The Support Vector Machines (SVM) algorithm is also combined with PCA, SPA and GA, considering the multidimensionality of data and non-linear limits52. For classification with SVM, the calculation follows the equation53:

$$F\left({\mathbf{x}}_{i}\right)= \mathrm{sign} \left(\sum_{i=1}^{{N}_{SV}}{\alpha }_{\acute{i} }{y}_{i}K\left({\mathbf{x}}_{i}, {\mathbf{z}}_{j}\right)+b\right),$$
(3)

where \({\mathbf{x}}_{i}\) and \({\mathbf{z}}_{j}\) are response vectors, \({N}_{SV}\) is the number of support vectors, \({\alpha }_{\acute{i} }\) is the Lagrange multiplier, \({y}_{i}\) is the class membership, \(K\left({\mathbf{x}}_{i}, {\mathbf{z}}_{j}\right)\) is the kernel function, and \(b\) is the bias parameter.

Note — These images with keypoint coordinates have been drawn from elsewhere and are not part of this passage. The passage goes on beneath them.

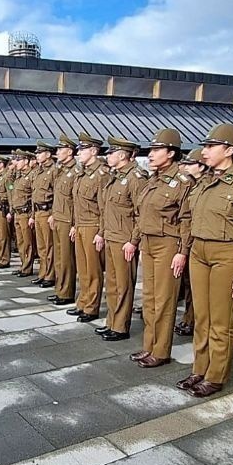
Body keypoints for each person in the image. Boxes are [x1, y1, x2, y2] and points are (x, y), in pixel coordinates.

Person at [177, 124, 233, 398]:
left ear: (229, 150)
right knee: (202, 316)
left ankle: (216, 375)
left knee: (222, 319)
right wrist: (184, 249)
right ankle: (199, 368)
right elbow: (189, 218)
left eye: (211, 146)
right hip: (200, 251)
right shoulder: (204, 181)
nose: (205, 151)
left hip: (228, 253)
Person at [130, 128, 193, 368]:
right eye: (152, 150)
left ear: (171, 153)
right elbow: (141, 215)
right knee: (149, 298)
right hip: (149, 242)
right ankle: (149, 345)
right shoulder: (153, 180)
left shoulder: (182, 182)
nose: (151, 154)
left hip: (168, 244)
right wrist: (136, 241)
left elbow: (186, 220)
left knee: (164, 300)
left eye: (157, 150)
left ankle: (161, 350)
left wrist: (182, 251)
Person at [97, 136, 148, 341]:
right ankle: (111, 321)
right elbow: (107, 209)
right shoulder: (115, 177)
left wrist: (134, 241)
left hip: (124, 239)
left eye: (111, 153)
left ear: (122, 155)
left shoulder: (136, 178)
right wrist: (102, 233)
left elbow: (140, 213)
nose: (108, 156)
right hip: (111, 236)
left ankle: (121, 326)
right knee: (112, 284)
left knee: (123, 285)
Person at [67, 132, 111, 323]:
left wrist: (101, 232)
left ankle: (92, 307)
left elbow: (104, 207)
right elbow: (77, 203)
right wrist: (75, 225)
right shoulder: (83, 173)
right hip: (81, 225)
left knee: (93, 270)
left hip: (93, 226)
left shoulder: (101, 174)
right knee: (83, 269)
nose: (78, 153)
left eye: (82, 149)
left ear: (93, 151)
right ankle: (83, 302)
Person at [174, 148, 207, 337]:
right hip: (189, 241)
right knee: (188, 285)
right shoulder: (194, 186)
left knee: (195, 288)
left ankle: (192, 319)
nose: (185, 167)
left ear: (201, 167)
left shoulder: (201, 185)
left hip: (200, 243)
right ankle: (188, 318)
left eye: (190, 164)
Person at [48, 134, 79, 306]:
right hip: (59, 217)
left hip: (68, 220)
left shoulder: (75, 172)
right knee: (59, 257)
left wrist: (74, 223)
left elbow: (76, 201)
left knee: (67, 258)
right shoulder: (62, 171)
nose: (58, 152)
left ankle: (67, 293)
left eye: (60, 149)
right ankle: (60, 289)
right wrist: (53, 214)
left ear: (69, 151)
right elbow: (58, 197)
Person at [31, 141, 57, 287]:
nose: (37, 155)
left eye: (40, 153)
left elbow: (57, 195)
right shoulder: (39, 171)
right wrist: (33, 215)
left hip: (47, 212)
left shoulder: (54, 171)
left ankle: (50, 275)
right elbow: (35, 194)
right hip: (39, 212)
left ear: (47, 154)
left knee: (49, 246)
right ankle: (43, 272)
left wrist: (53, 214)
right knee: (41, 247)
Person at [9, 150, 36, 277]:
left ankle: (27, 267)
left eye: (19, 160)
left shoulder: (31, 176)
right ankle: (23, 264)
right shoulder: (19, 176)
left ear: (26, 161)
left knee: (27, 242)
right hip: (17, 213)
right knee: (20, 242)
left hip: (26, 213)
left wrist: (32, 215)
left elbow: (33, 197)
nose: (16, 162)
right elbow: (11, 190)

The classification performance of the algorithms used in this study is evaluated through the sensitivity (SENS) (4), specificity (SPEC) (5) and accuracy (AC) (6), using the set of test samples for each group (cases and controls):

$$\mathrm{SENS}=\left(\frac{\mathrm{TP}}{\mathrm{TP}+\mathrm{FN}}\right) \times 100,$$
(4)
$$\mathrm{SPEC}=\left(\frac{\mathrm{TN}}{\mathrm{TN}+\mathrm{FP}}\right) \times 100,$$
(5)
$$\mathrm{AC}=\left(\frac{\mathrm{TP}+\mathrm{TN}}{\mathrm{TP}+\mathrm{FP}+\mathrm{TN}+\mathrm{FN}}\right) \times 100,$$
(6)

where TP stands for true positive, TN stands for true negative, FP stands for false positive and FN stands for false negative.